Items listed in a dataset:
Content starts

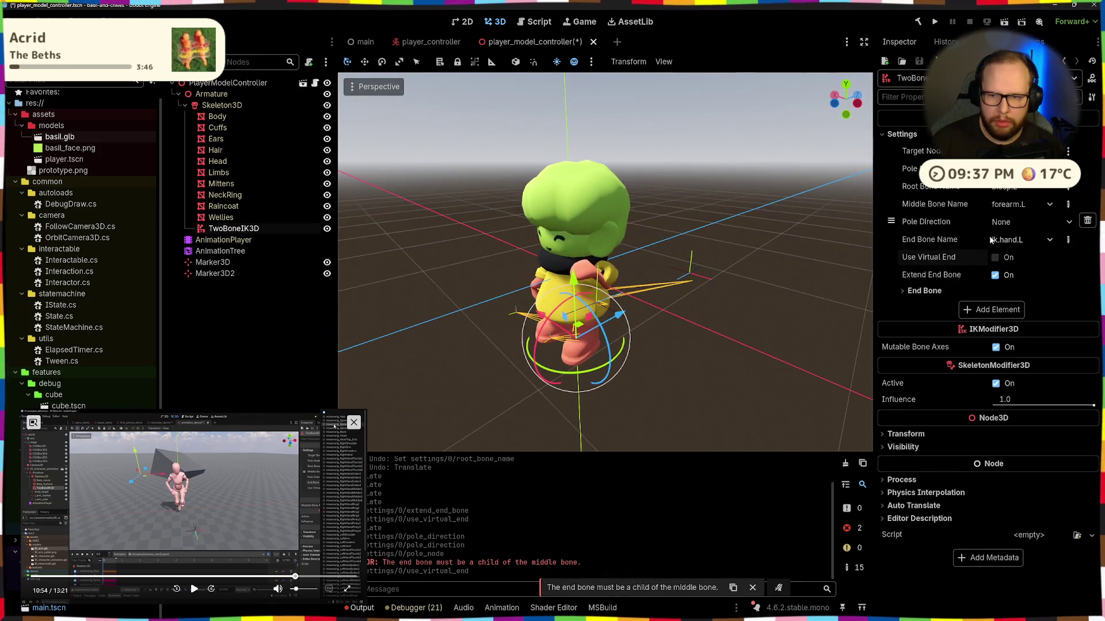
{"action": "left_click", "coordinate": [937, 239]}
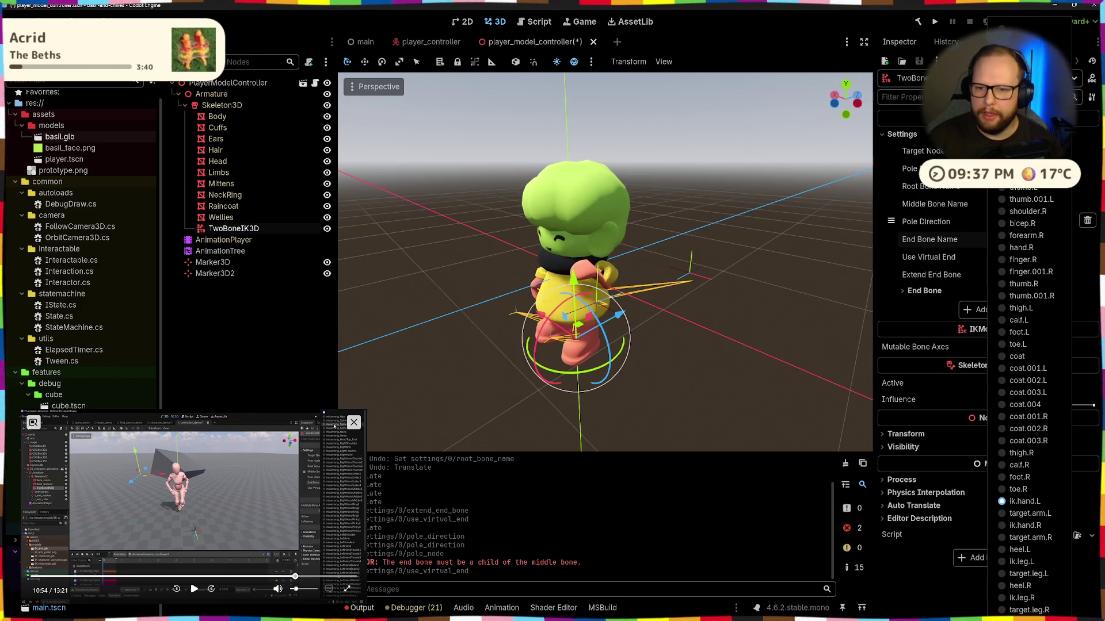
{"action": "left_click", "coordinate": [1030, 175]}
{"action": "left_click_drag", "start_coordinate": [742, 305], "coordinate": [684, 275]}
{"action": "left_click", "coordinate": [683, 275]}
Step: Clear the Output log errors, then switch to Blender on Desktop 2 and deselect the hand bone
{"action": "scroll", "coordinate": [584, 278], "scroll_direction": "up", "scroll_amount": 5}
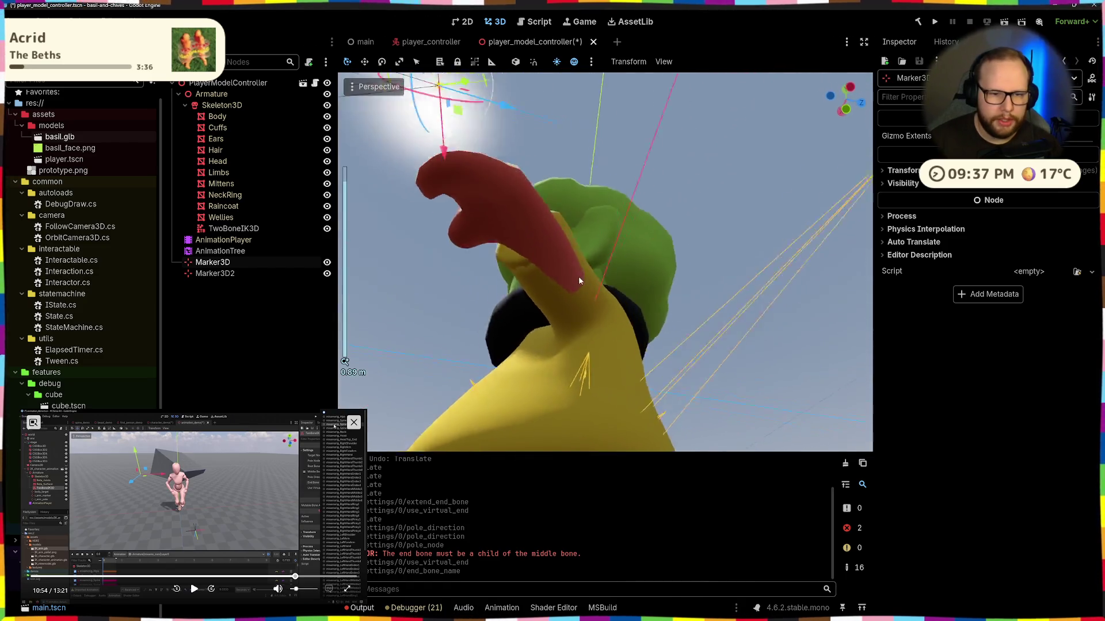
{"action": "mouse_move", "coordinate": [579, 221]}
{"action": "left_mouse_down"}
{"action": "mouse_move", "coordinate": [626, 253]}
{"action": "mouse_move", "coordinate": [487, 322]}
{"action": "mouse_move", "coordinate": [533, 306]}
{"action": "mouse_move", "coordinate": [554, 330]}
{"action": "mouse_move", "coordinate": [542, 340]}
{"action": "mouse_move", "coordinate": [561, 289]}
{"action": "left_mouse_up"}
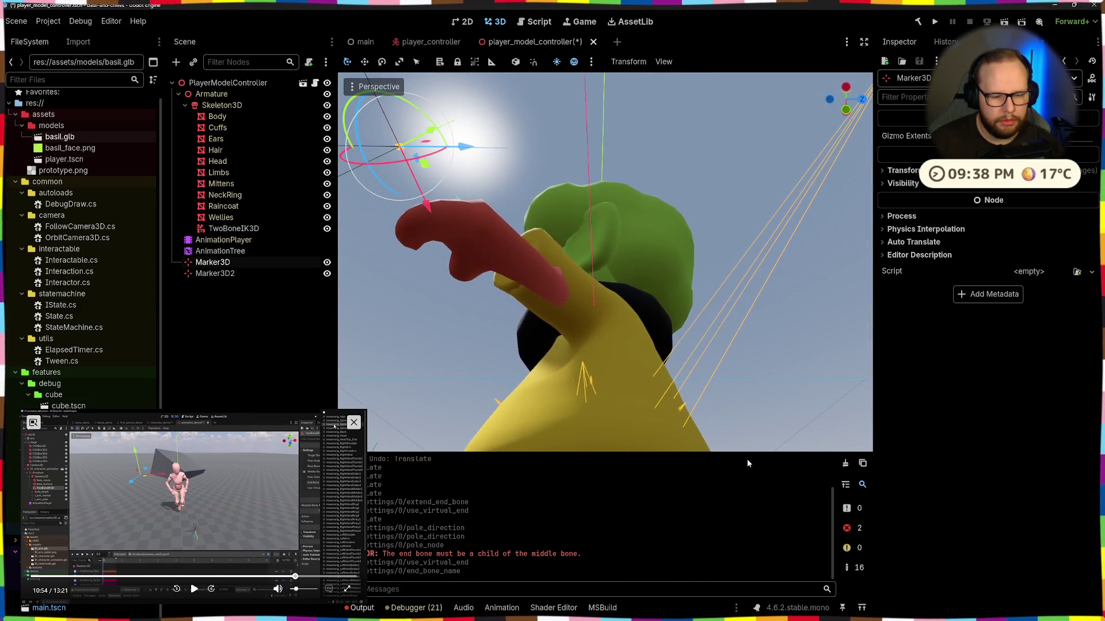
{"action": "left_click", "coordinate": [845, 463]}
{"action": "mouse_move", "coordinate": [576, 345]}
{"action": "left_mouse_down"}
{"action": "mouse_move", "coordinate": [448, 423]}
{"action": "mouse_move", "coordinate": [537, 323]}
{"action": "mouse_move", "coordinate": [518, 322]}
{"action": "mouse_move", "coordinate": [664, 329]}
{"action": "mouse_move", "coordinate": [602, 297]}
{"action": "mouse_move", "coordinate": [657, 327]}
{"action": "mouse_move", "coordinate": [289, 363]}
{"action": "left_mouse_up"}
{"action": "scroll", "coordinate": [564, 369], "scroll_direction": "down", "scroll_amount": 3}
{"action": "scroll", "coordinate": [602, 297], "scroll_direction": "down", "scroll_amount": 2}
{"action": "key", "text": "ctrl+F2"}
{"action": "left_click", "coordinate": [317, 334]}
Step: Take the armature out of Edit Mode into Object Mode, passing through Pose Mode
{"action": "key", "text": "Tab"}
{"action": "mouse_move", "coordinate": [277, 326]}
{"action": "left_mouse_down"}
{"action": "mouse_move", "coordinate": [343, 354]}
{"action": "mouse_move", "coordinate": [569, 372]}
{"action": "mouse_move", "coordinate": [558, 355]}
{"action": "mouse_move", "coordinate": [497, 333]}
{"action": "left_mouse_up"}
{"action": "key", "text": "ctrl+Tab"}
{"action": "key", "text": "ctrl+Tab"}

Content ends

WHAT TO PRODUCE: Return the preceding entries verbatim, with the pictures excluded.

YOUR RESPONSE:
{"action": "left_click", "coordinate": [937, 239]}
{"action": "left_click", "coordinate": [1030, 175]}
{"action": "left_click_drag", "start_coordinate": [742, 305], "coordinate": [684, 275]}
{"action": "left_click", "coordinate": [683, 275]}
Step: Clear the Output log errors, then switch to Blender on Desktop 2 and deselect the hand bone
{"action": "scroll", "coordinate": [584, 278], "scroll_direction": "up", "scroll_amount": 5}
{"action": "mouse_move", "coordinate": [579, 221]}
{"action": "left_mouse_down"}
{"action": "mouse_move", "coordinate": [626, 253]}
{"action": "mouse_move", "coordinate": [487, 322]}
{"action": "mouse_move", "coordinate": [533, 306]}
{"action": "mouse_move", "coordinate": [554, 330]}
{"action": "mouse_move", "coordinate": [542, 340]}
{"action": "mouse_move", "coordinate": [561, 289]}
{"action": "left_mouse_up"}
{"action": "left_click", "coordinate": [845, 463]}
{"action": "mouse_move", "coordinate": [576, 345]}
{"action": "left_mouse_down"}
{"action": "mouse_move", "coordinate": [448, 423]}
{"action": "mouse_move", "coordinate": [537, 323]}
{"action": "mouse_move", "coordinate": [518, 322]}
{"action": "mouse_move", "coordinate": [664, 329]}
{"action": "mouse_move", "coordinate": [602, 297]}
{"action": "mouse_move", "coordinate": [657, 327]}
{"action": "mouse_move", "coordinate": [289, 363]}
{"action": "left_mouse_up"}
{"action": "scroll", "coordinate": [564, 369], "scroll_direction": "down", "scroll_amount": 3}
{"action": "scroll", "coordinate": [602, 297], "scroll_direction": "down", "scroll_amount": 2}
{"action": "key", "text": "ctrl+F2"}
{"action": "left_click", "coordinate": [317, 334]}
Step: Take the armature out of Edit Mode into Object Mode, passing through Pose Mode
{"action": "key", "text": "Tab"}
{"action": "mouse_move", "coordinate": [277, 326]}
{"action": "left_mouse_down"}
{"action": "mouse_move", "coordinate": [343, 354]}
{"action": "mouse_move", "coordinate": [569, 372]}
{"action": "mouse_move", "coordinate": [558, 355]}
{"action": "mouse_move", "coordinate": [497, 333]}
{"action": "left_mouse_up"}
{"action": "key", "text": "ctrl+Tab"}
{"action": "key", "text": "ctrl+Tab"}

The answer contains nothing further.